La capacidad de sorprenderse es una de las pocas cosas que han sobrevivido incólumes en los debates parlamentarios de las sucesivas prórrogas del estado de alarma. Todo el mundo dice que entramos en un mundo diferente, pero hay cosas que persisten. Ya no cabe mayor distancia entre lo que sienten los ciudadanos, sus prioridades, y lo que se escucha en el hemiciclo. Aun así, se oyen cosas difíciles de creer si estás sobrio.
Hay hasta conceptos nuevos para futuros manuales de Derecho. Pablo Casado denunció lo que llamó «dictadura constitucional» para describir los planes del Gobierno. Es posible que haya una parte del cerebro del líder del PP en que esos elementos no sean incompatibles. En un examen oral en la Facultad de Derecho, le hubieran obligado a volver a los libros con un aviso de que tendría que pedir prestados los apuntes a alguien que sí hubiera ido a clase.
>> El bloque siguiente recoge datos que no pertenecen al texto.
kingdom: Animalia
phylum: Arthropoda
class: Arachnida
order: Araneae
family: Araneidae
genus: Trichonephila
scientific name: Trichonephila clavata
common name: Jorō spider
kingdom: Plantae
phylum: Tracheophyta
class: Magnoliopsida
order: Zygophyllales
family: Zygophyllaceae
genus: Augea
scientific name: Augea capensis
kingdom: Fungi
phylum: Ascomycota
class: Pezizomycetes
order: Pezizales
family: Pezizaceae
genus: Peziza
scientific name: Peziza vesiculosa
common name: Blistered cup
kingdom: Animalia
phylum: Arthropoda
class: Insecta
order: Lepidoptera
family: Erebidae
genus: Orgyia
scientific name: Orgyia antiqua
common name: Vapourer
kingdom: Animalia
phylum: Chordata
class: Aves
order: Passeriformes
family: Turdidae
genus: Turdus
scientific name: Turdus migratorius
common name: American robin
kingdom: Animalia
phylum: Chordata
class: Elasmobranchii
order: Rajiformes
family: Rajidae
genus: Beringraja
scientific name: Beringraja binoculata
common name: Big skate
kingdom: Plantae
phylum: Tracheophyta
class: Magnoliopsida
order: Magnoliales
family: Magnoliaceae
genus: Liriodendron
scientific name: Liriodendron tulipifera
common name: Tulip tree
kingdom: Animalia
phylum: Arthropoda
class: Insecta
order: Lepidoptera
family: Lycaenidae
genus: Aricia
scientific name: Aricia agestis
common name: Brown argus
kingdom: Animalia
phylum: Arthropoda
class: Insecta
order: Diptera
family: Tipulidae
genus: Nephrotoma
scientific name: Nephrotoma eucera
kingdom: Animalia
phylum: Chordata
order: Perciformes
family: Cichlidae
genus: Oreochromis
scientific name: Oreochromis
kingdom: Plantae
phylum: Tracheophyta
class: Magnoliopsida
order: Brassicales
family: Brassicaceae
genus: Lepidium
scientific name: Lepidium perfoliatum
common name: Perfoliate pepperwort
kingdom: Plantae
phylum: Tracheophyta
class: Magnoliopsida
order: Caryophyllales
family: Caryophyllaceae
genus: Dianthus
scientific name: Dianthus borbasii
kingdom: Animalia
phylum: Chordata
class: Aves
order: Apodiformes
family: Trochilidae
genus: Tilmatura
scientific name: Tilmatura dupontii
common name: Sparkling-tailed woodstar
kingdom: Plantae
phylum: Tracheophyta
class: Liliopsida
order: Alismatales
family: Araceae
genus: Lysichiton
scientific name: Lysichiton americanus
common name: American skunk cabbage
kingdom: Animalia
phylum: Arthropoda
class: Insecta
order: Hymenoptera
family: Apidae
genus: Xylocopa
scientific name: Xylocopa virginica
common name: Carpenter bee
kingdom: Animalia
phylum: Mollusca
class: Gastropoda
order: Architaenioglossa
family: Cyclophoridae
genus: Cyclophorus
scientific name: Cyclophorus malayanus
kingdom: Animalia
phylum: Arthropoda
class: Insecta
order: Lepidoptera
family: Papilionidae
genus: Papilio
La gran incógnita de la sesión era ver si Casado se atrevería a unirse a la extrema derecha, no ya con los argumentos, sino en el empeño de que todo salte por los aires llevándose por delante al Gobierno y las vidas de muchos españoles. Al final, le temblaron las piernas y anunció la abstención en la votación, y no el voto en contra. En ese momento, ya sabía que el PNV y Ciudadanos votarían a favor y que no tenía que asumir la responsabilidad de poner fin a los recursos legales que hacen posible luchar contra la pandemia sin que haya una barra libre que permita a cada autonomía hacer lo que quiera.
En la línea de lo afirmado en los últimos días, Casado presentó una batería de leyes ordinarias que en teoría servirían para sustituir al estado de alarma «si existen riesgos para la salud». Volvía ahí la contradicción intrínseca. Antes se había quejado de la conculcación de derechos de los ciudadanos («un estado de excepción encubierto») y luego sostenía que la Ley General de Sanidad puede ser suficiente para limitar el derecho de reunión y libre circulación y decir a la gente a qué hora puede salir de su domicilio y hasta dónde puede caminar andando.